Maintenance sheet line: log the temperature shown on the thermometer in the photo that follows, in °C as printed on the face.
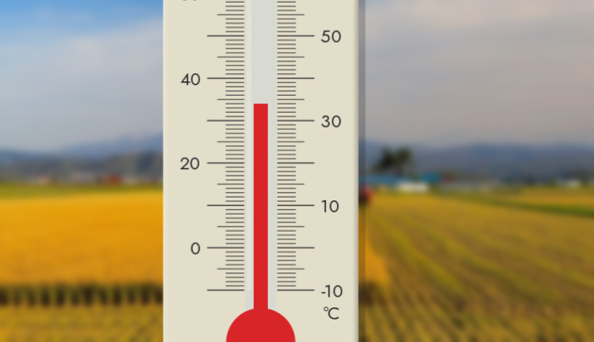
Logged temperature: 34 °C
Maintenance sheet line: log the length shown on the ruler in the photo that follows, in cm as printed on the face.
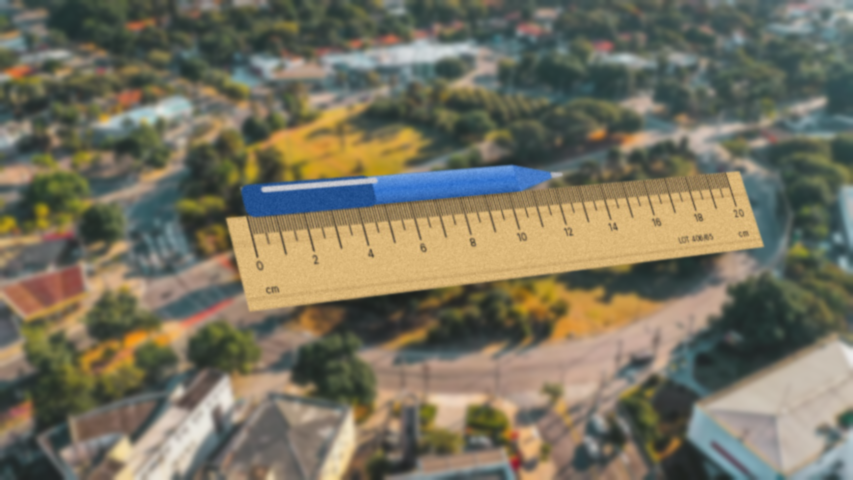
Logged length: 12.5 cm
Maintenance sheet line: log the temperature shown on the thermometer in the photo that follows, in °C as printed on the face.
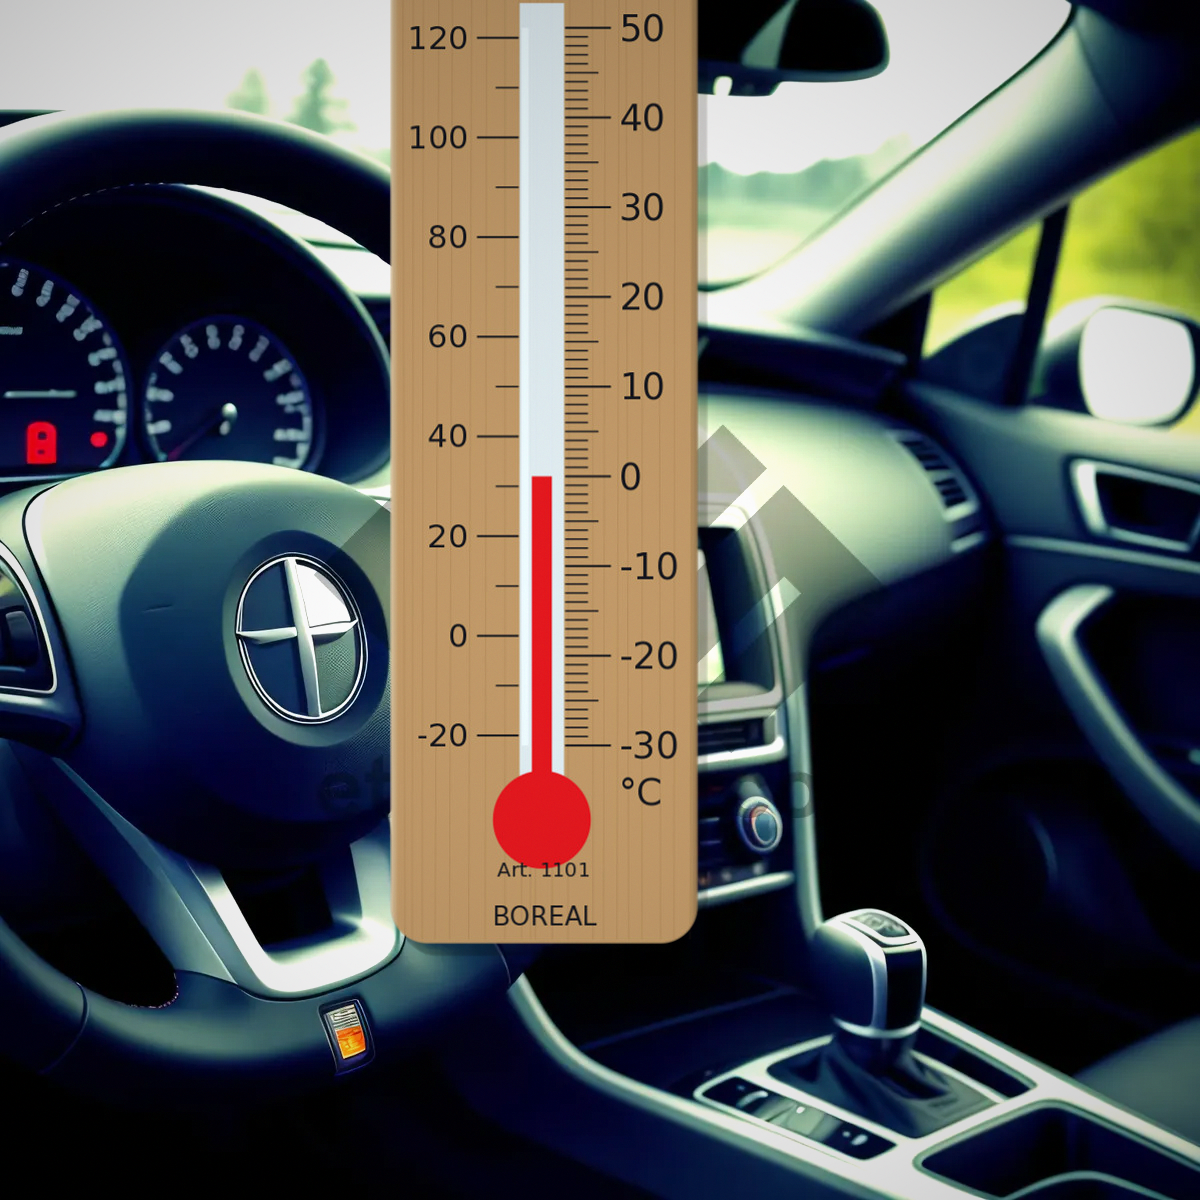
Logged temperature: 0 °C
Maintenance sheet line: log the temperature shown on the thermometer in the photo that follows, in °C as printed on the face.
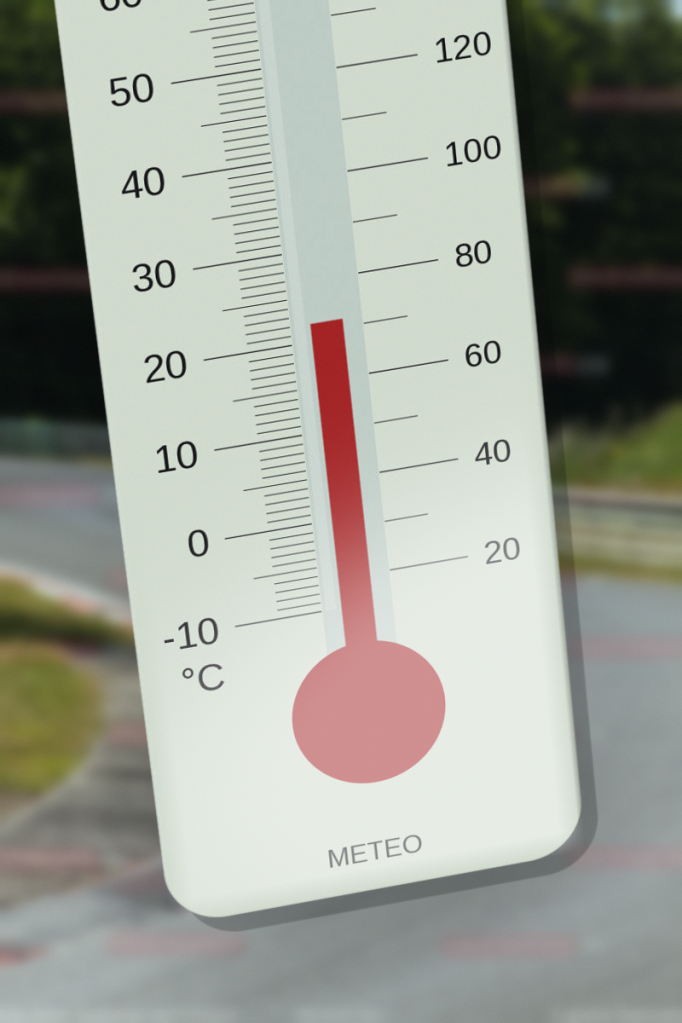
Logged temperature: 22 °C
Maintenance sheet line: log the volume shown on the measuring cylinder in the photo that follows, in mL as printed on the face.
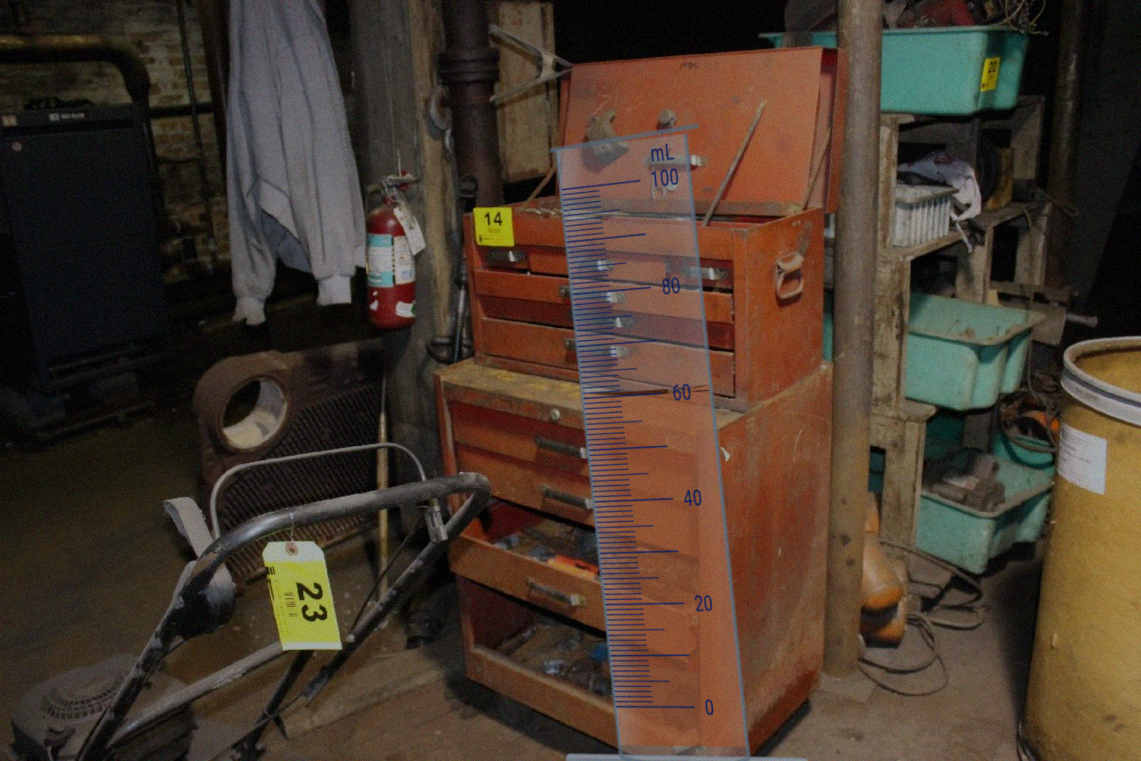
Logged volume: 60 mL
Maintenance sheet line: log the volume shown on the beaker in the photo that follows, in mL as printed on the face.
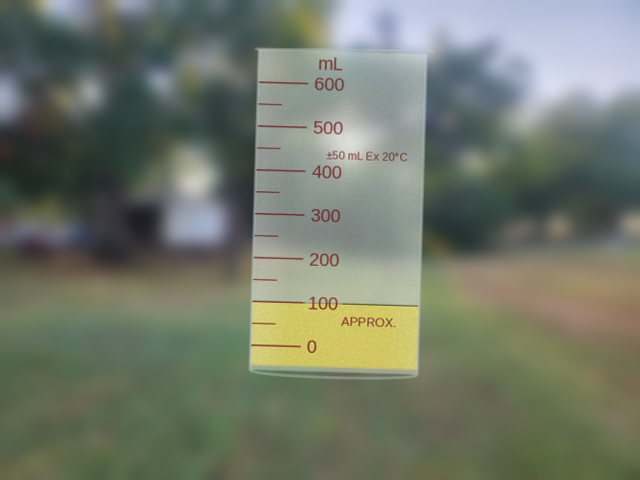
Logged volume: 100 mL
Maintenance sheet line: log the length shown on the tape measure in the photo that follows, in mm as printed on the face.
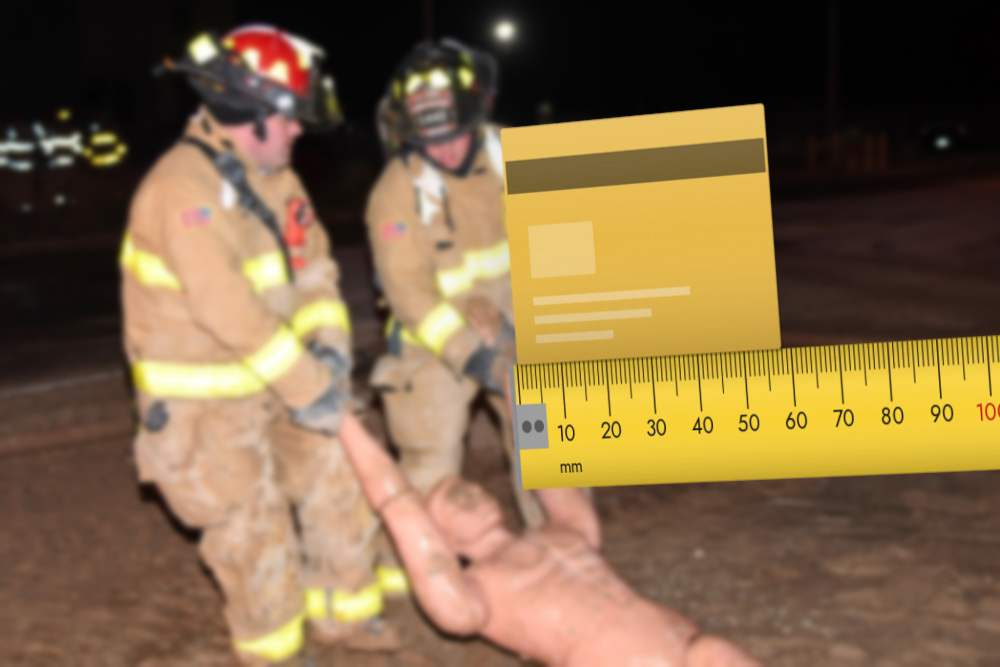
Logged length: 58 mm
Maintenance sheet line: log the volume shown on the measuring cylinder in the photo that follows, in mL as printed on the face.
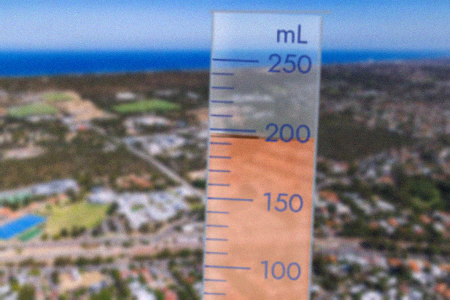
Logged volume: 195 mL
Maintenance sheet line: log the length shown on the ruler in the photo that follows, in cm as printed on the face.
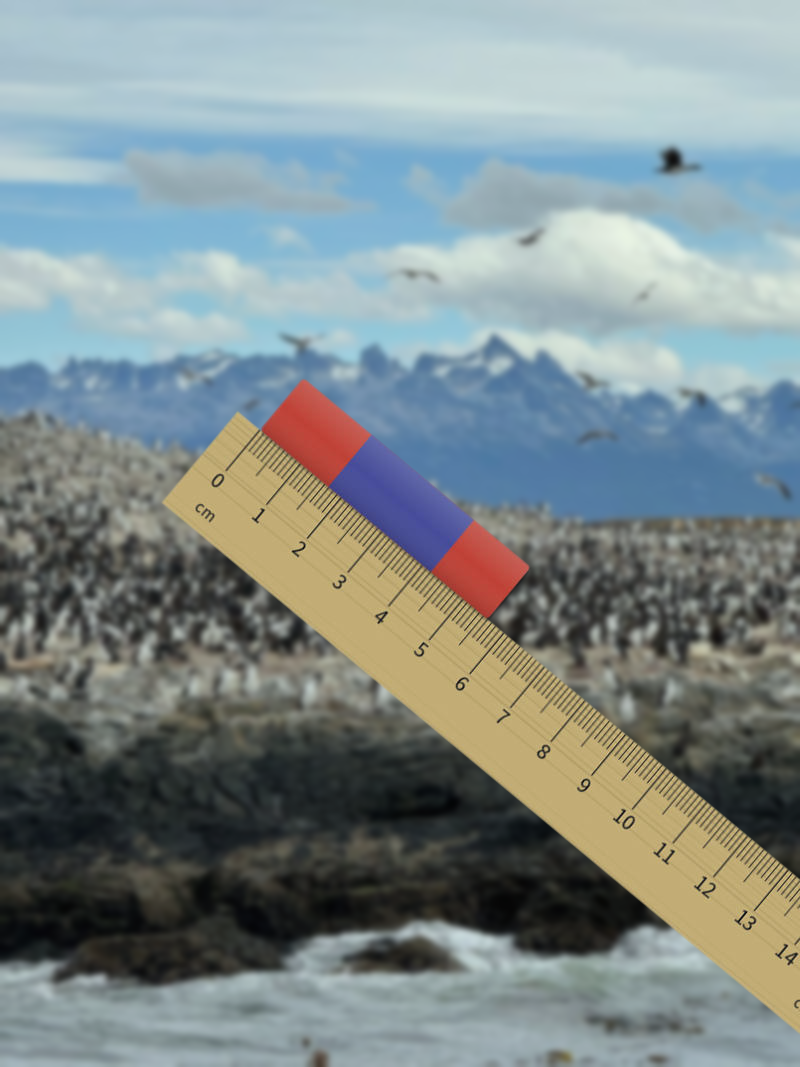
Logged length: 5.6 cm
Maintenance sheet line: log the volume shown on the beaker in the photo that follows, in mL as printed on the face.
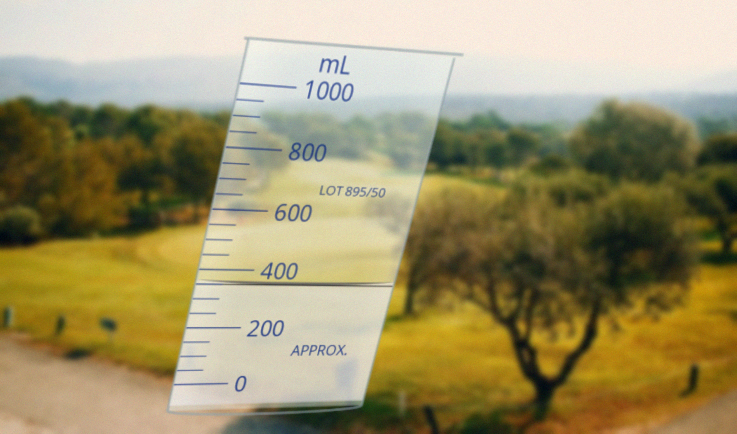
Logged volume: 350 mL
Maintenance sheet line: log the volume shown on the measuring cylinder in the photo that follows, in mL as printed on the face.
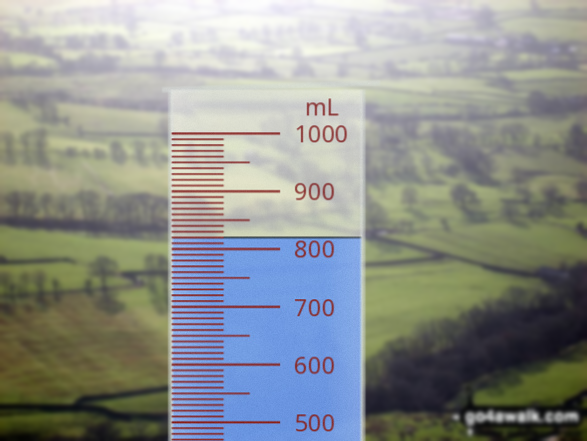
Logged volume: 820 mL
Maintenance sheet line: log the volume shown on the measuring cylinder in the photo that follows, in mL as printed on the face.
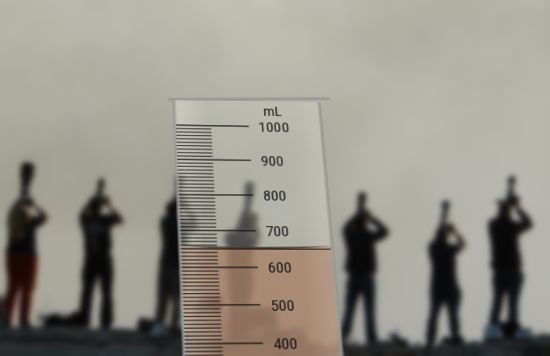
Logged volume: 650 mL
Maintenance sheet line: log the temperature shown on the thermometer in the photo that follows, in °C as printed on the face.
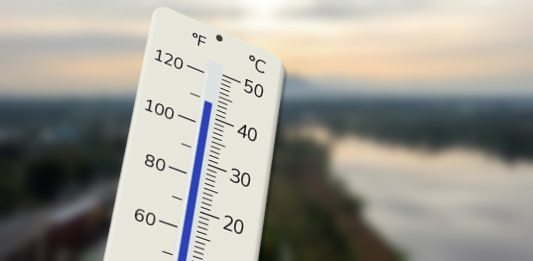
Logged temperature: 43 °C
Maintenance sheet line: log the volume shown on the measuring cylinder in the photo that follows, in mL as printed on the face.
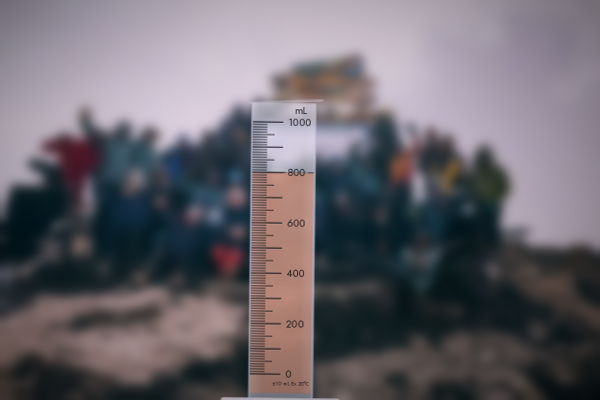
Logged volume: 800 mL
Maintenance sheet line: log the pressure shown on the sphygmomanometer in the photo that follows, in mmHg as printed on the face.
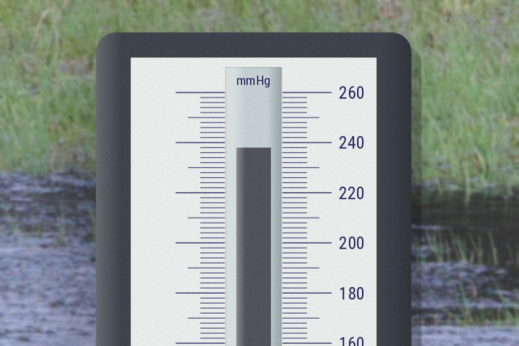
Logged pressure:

Activity:
Copy every one of the lines above word for word, leaving out the pictures.

Exercise result:
Maintenance sheet line: log the temperature shown on the thermometer in the photo that follows, in °C as printed on the face.
Logged temperature: 34 °C
Maintenance sheet line: log the length shown on the ruler in the photo that follows, in cm as printed on the face.
Logged length: 12.5 cm
Maintenance sheet line: log the temperature shown on the thermometer in the photo that follows, in °C as printed on the face.
Logged temperature: 0 °C
Maintenance sheet line: log the temperature shown on the thermometer in the photo that follows, in °C as printed on the face.
Logged temperature: 22 °C
Maintenance sheet line: log the volume shown on the measuring cylinder in the photo that follows, in mL as printed on the face.
Logged volume: 60 mL
Maintenance sheet line: log the volume shown on the beaker in the photo that follows, in mL as printed on the face.
Logged volume: 100 mL
Maintenance sheet line: log the length shown on the tape measure in the photo that follows, in mm as printed on the face.
Logged length: 58 mm
Maintenance sheet line: log the volume shown on the measuring cylinder in the photo that follows, in mL as printed on the face.
Logged volume: 195 mL
Maintenance sheet line: log the length shown on the ruler in the photo that follows, in cm as printed on the face.
Logged length: 5.6 cm
Maintenance sheet line: log the volume shown on the beaker in the photo that follows, in mL as printed on the face.
Logged volume: 350 mL
Maintenance sheet line: log the volume shown on the measuring cylinder in the photo that follows, in mL as printed on the face.
Logged volume: 820 mL
Maintenance sheet line: log the volume shown on the measuring cylinder in the photo that follows, in mL as printed on the face.
Logged volume: 650 mL
Maintenance sheet line: log the temperature shown on the thermometer in the photo that follows, in °C as printed on the face.
Logged temperature: 43 °C
Maintenance sheet line: log the volume shown on the measuring cylinder in the photo that follows, in mL as printed on the face.
Logged volume: 800 mL
Maintenance sheet line: log the pressure shown on the sphygmomanometer in the photo that follows, in mmHg as printed on the face.
Logged pressure:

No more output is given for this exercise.